Сверх строки мною вписано “будто бы” тому верить, ибо я еще не могу заставить себя поверить в этот духовный вампиризм и не поверю, пока не увижу “Указатель”.

Первое же впечатление, мною испытанное, было таково, что я начал писать заявление в Москву о выходе моем из русского подданства. Что еще могу сделать я в том случае, если это зверство окажется правдой?

Знали бы Вы, дорогой В.Ф., как мне отчаянно трудно и тяжко!»

В этом письме правда – только то, что ему было «трудно и тяжко». Узнав об изъятии книг, он почувствовал свою обязанность резко протестовать против этого «духовного вампиризма». Он даже тешил себя мечтою о том, как осуществит протест, послав заявление о выходе из советского подданства. Может быть, он даже и начал писать такое заявление, но, конечно, знал, что никогда его не пошлет, что все это – опять только «театр для себя». И вот он прибег к самой наивной лжи, какую можно себе представить: сперва написал мне о выходе «Указателя», как о свершившемся факте, а потом вставил «будто бы» и притворился, что дело нуждается в проверке и что он даже «не может заставить себя поверить» в существование «Указателя». Между тем никаких сомнений у него быть не могло, потому что «Указатель», белая книжечка небольшого формата, давным-давно у него имелся. За два месяца до этого письма, 14 сентября 1923 года, в Берлине, я зашел в книгоиздательство «Эпоха» и встретил там бар. М.И. Будберг. Заведующий издательством С.Г. Сумский при мне вручил ей этот «Указатель» для передачи Алексею Максимовичу. В тот же день мы с Марией Игнатьевной вместе выехали во Фрейбург. Тотчас по приезде «Указатель» был отдан Горькому, и во время моего трехдневного пребывания во Фрейбурге о нем было немало говорено. Но Горький забыл об этих разговорах и о том, что я видел «Указатель» у него в руках, – и вот беззаботнейшим образом уверяет меня, будто книжки еще не видел и даже сомневается в ее существовании. Во всем этом замечательно еще то, что всю эту историю с намерением писать в Москву заявление он мне сообщил без всякого повода, кроме желания что-то разыграть передо мной, а в особенности – повторяю – перед самим собой.

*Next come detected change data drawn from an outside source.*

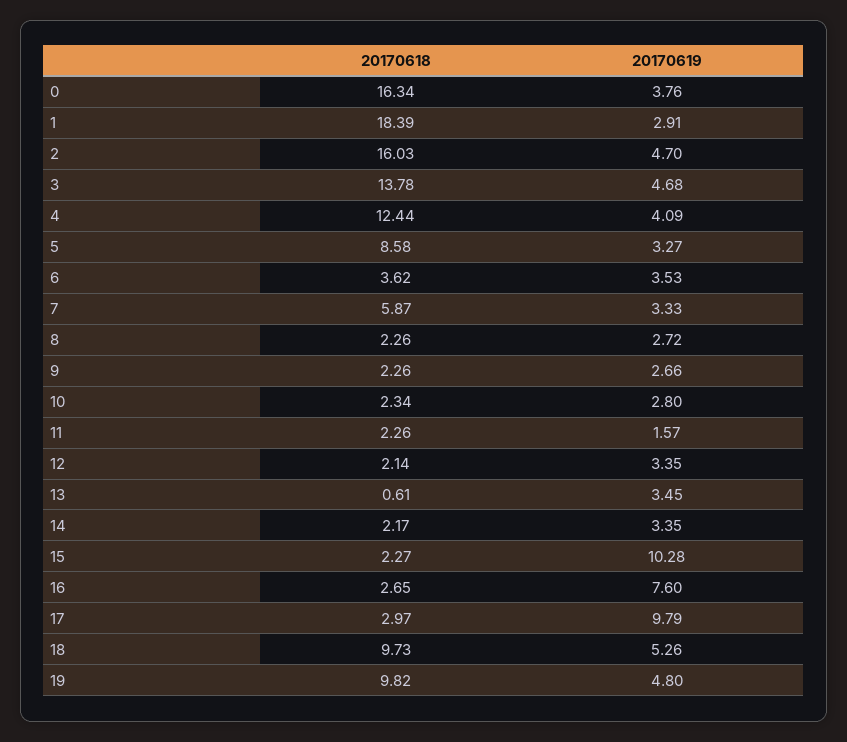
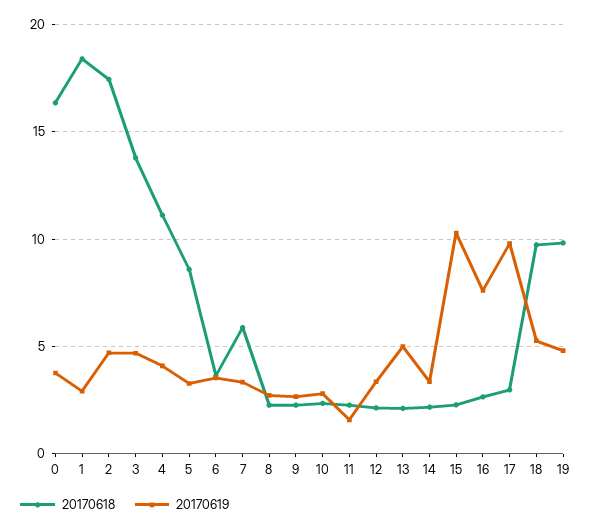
20170618, 2: 16.03 -> 17.5
20170618, 4: 12.44 -> 11
20170618, 13: 0.61 -> 2
20170619, 13: 3.45 -> 5

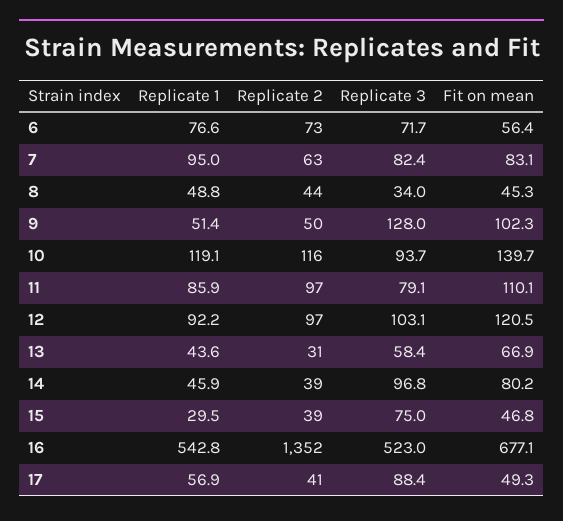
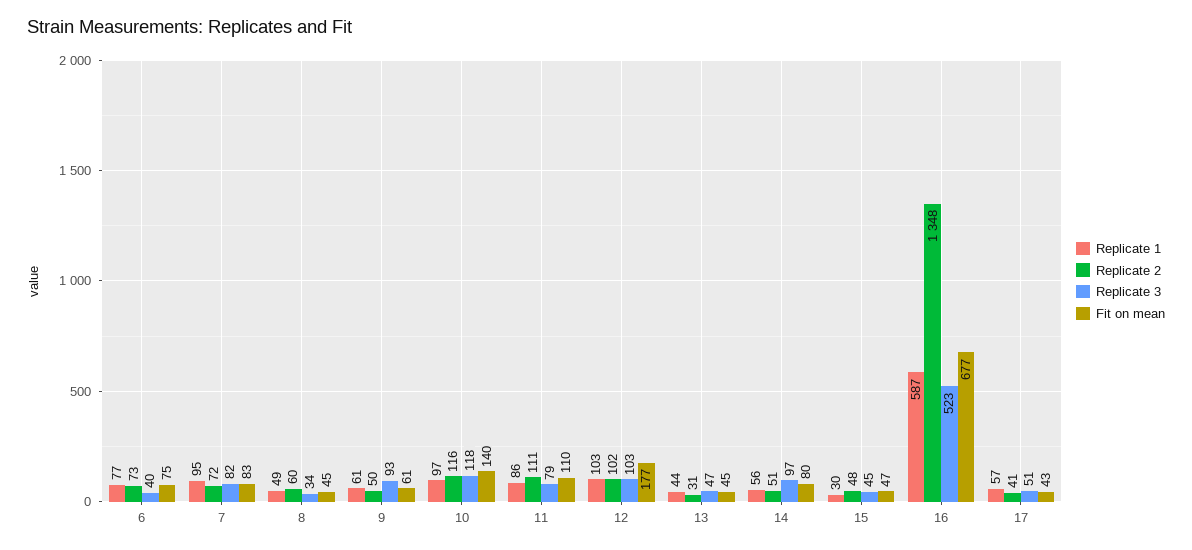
Replicate 3, 6: 71.7 -> 40
Fit on mean, 6: 56.4 -> 75
Replicate 2, 7: 63 -> 72
Replicate 2, 8: 44 -> 60
Replicate 1, 9: 51.4 -> 61
Replicate 3, 9: 128 -> 93
Fit on mean, 9: 102.3 -> 61
Replicate 1, 10: 119.1 -> 97
Replicate 3, 10: 93.7 -> 118
Replicate 2, 11: 97 -> 111
Replicate 1, 12: 92.2 -> 103
Replicate 2, 12: 97 -> 102
Fit on mean, 12: 120.5 -> 177
Replicate 3, 13: 58.4 -> 47
Fit on mean, 13: 66.9 -> 45
Replicate 1, 14: 45.9 -> 56
Replicate 2, 14: 39 -> 51
Replicate 2, 15: 39 -> 48
Replicate 3, 15: 75 -> 45
Replicate 1, 16: 542.8 -> 587
Replicate 2, 16: 1352 -> 1348
Replicate 3, 17: 88.4 -> 51
Fit on mean, 17: 49.3 -> 43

Если его уличали в уклонении от истины, он оправдывался беспомощно и смущенно, примерно так, как Барон в «На дне», когда Татарин кричит ему: «А! Карта рукав совал!» – а он отвечает, конфузясь: «Что же мне, в нос твой сунуть?» Иногда у него в этих случаях был вид человека, нестерпимо скучающего среди тех, кто не умеет его оценить. Обличение мелкой лжи вызывало в нем ту досадливую скуку, как и разрушение мечты возвышенной. Восстановление правды казалось ему серым и пошлым торжеством прозы над поэзией. Недаром в том же «На дне» поборником правды выведен Бубнов, бездарный, грубый и нудный персонаж, которого и фамилия, кажется, происходит от глагола «бубнить».

* * *

«То – люди, а то – человеки», – говорит старец Лука, в этой не совсем ясной формуле, несомненно, выражая отчетливую мысль самого автора. Дело в том, что этих «человеков» надо бы печатать с заглавной буквы. «Человеков», то есть героев, творцов, двигателей обожаемого прогресса, Горький глубоко чтил. Людей же, просто людей с неяркими лицами и скромными биографиями, – презирал, обзывал «мещанами». Однако ж он признавал, что и у этих людей бывает стремление если не быть, то хотя бы казаться лучше, чем они суть на самом деле: «У всех людей души серенькие, все подрумяниться желают». К такому подрумяниванию он относился с сердечным, деятельным сочувствием и считал своим долгом не только поддерживать в людях возвышенное представление о них самих, но и внушать им, по мере возможности, такое представление. По-видимому, он думал, что такой самообман может служить отправным пунктом или первым толчком к внутреннему преодолению мещанства. Поэтому он любил служить как бы зеркалом, в котором каждый мог видеть себя возвышенней, благородней, умней, талантливей, чем на самом деле. Разумеется, чем больше получалась разница между отражением и действительностью, тем люди были ему признательней, и в этом заключался один из приемов его несомненного, многими замеченного «шармерства».